The moments where the film truly fails is when it attempts to cater to the ‘public’ (i.e. horny Indian men) with slow-motion bikini swims and unnecessarily long sex scenes, courtesy of Brit-Asian actress Sashaa Agha. As her debut, Sashaa unfortunately delivers a below-par performance, showing more talent for her vocals on the film’s song "Barbaadiyaan". Female talents are generally wasted here, with even Amrita Singh’s comeback as Yashwardhan’s shifty moll Nina coming off a bit stale. Not all of the blame can be taken by the actresses – the female characters just aren’t very well-developed. Let’s not even get started on Tanvi Azmi’s ‘80s antihero’s mother’ stereotype previously designed for Rakhee / Nirupa Roy.

With so many characters and multi-stranded stories to follow, it would have been easy for the viewer to get lost but thankfully the characters are so diverse that this is never a predicament.

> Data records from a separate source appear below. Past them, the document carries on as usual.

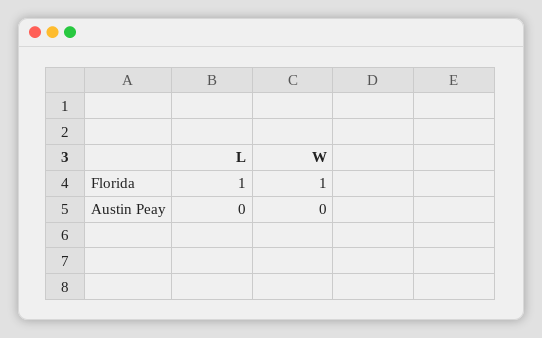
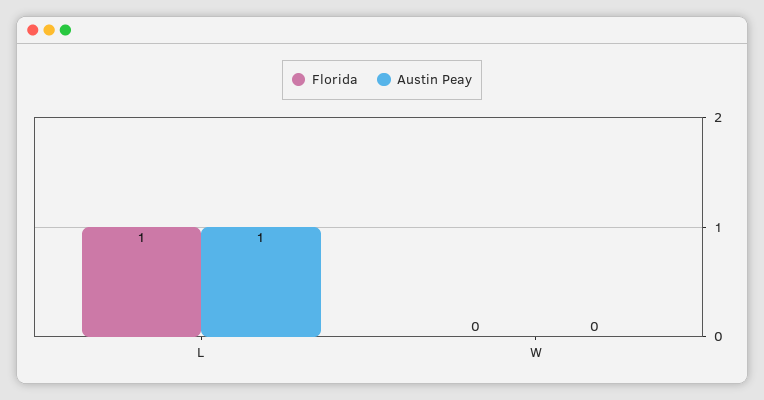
  {
    "Florida": {
      "L": 1,
-     "W": 1
+     "W": 0
    },
    "Austin Peay": {
-     "L": 0,
+     "L": 1,
      "W": 0
    }
  }

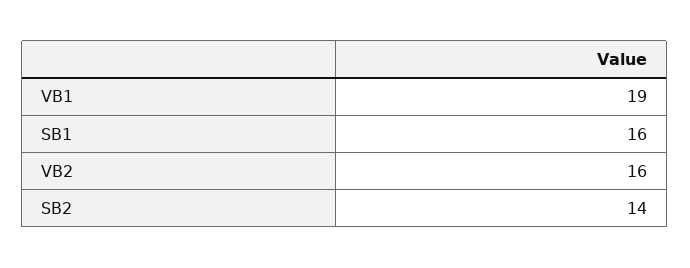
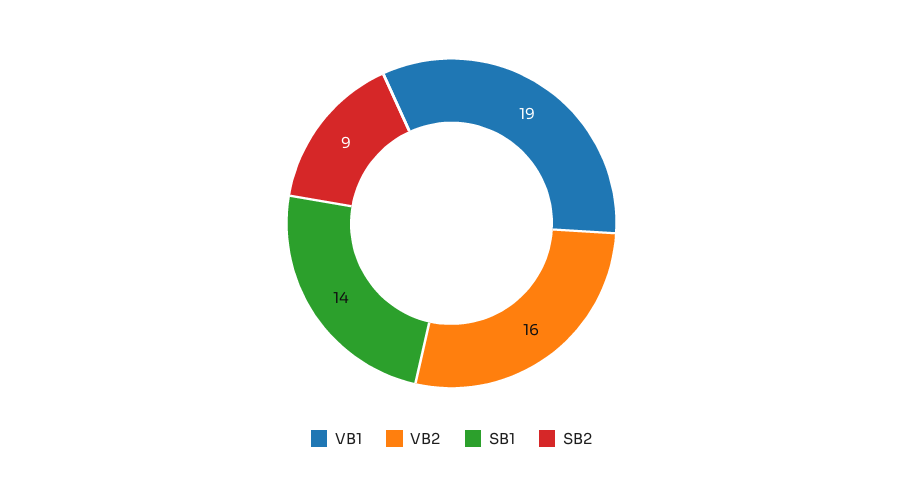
  {
    "VB1": 19,
-   "SB1": 16,
+   "SB1": 14,
    "VB2": 16,
-   "SB2": 14
+   "SB2": 9
  }

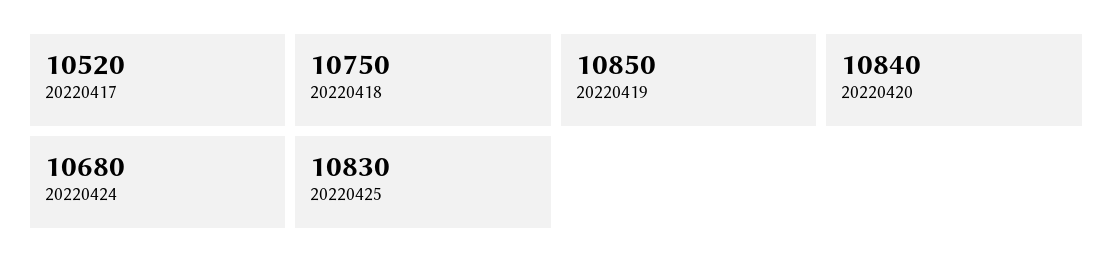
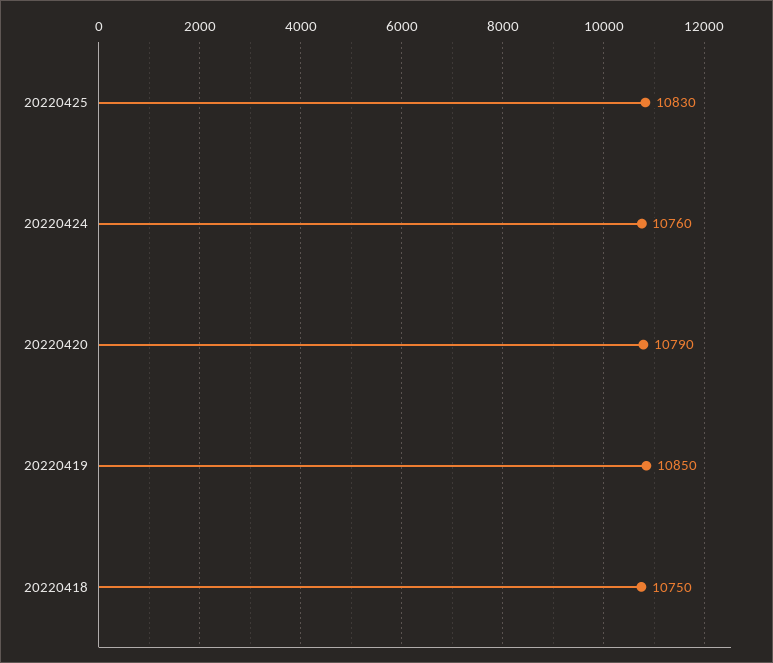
  {
-   "20220417": 10520,
    "20220418": 10750,
    "20220419": 10850,
-   "20220420": 10840,
+   "20220420": 10790,
-   "20220424": 10680,
+   "20220424": 10760,
    "20220425": 10830
  }

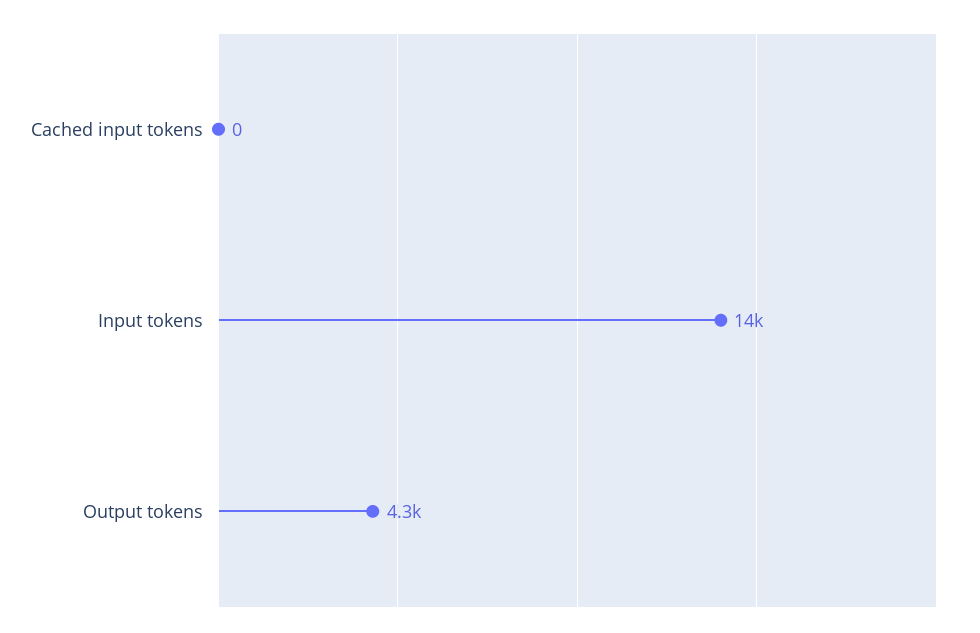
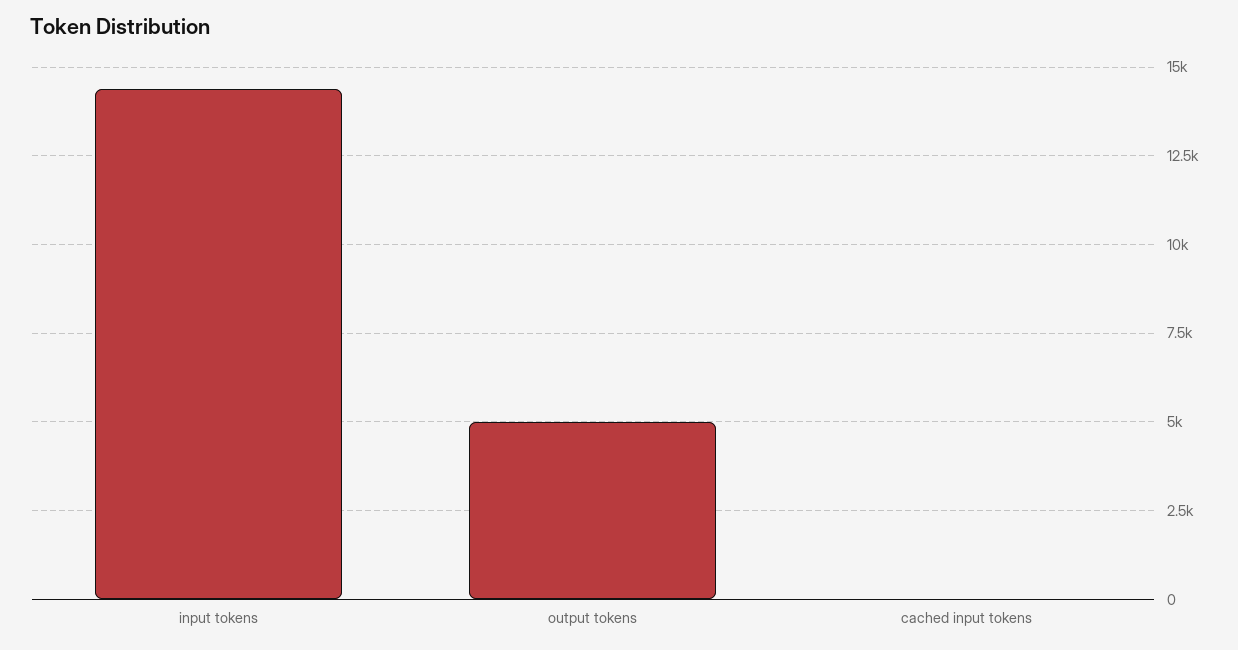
  {
    "Cached input tokens": 0,
    "Input tokens": 14000,
-   "Output tokens": 4300
+   "Output tokens": 5000
  }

Unfortunately, there are plot holes aplenty that are often covered up by lazy writing. A continuous occurrence is a character witnessing something bad, only to tell the culprit in vivid detail how they’re not going to get away with it as they’re going to straight to the police. “And there’s nothing you can do about it. What are you going to do? Shoot me?” Duh.

Inspirations from Hollywood films such as The Devil’s Double and True Romance are clearly visible, in addition to Bollywood classics like Khal Nayak and Don (obviously). Inspirations work fine in a film, other than when they are (a) scenes copied action for action or (b) scenes that have inspired so many other films that they’ve become downright clichés. Unfortunately for Aurangzeb, it claims the latter – the Mexican stand-off, the bad-guy-gone-good,…Nirupa Roy. There’s nothing wrong with being inspired, but Sabharwal really should have put his own spin on it if he wanted to go down this path.

With just a little more development, Aurangzeb could have been a masterpiece. It has its heart in the right place with three-dimensional characters you care for, great cinematography, a heap of strong morals relevant to today’s India and a fantastic story where you really don’t know what’s going to happen next. It’s just a real pity that the journey is peppered with idiocy between the genius that is clearly visible here. For his next film, this reviewer implores Sabharwal to forget about box office and what he’s seen in other people’s films, but to follow his own heart – because that’s where Aurangzeb really gets it right.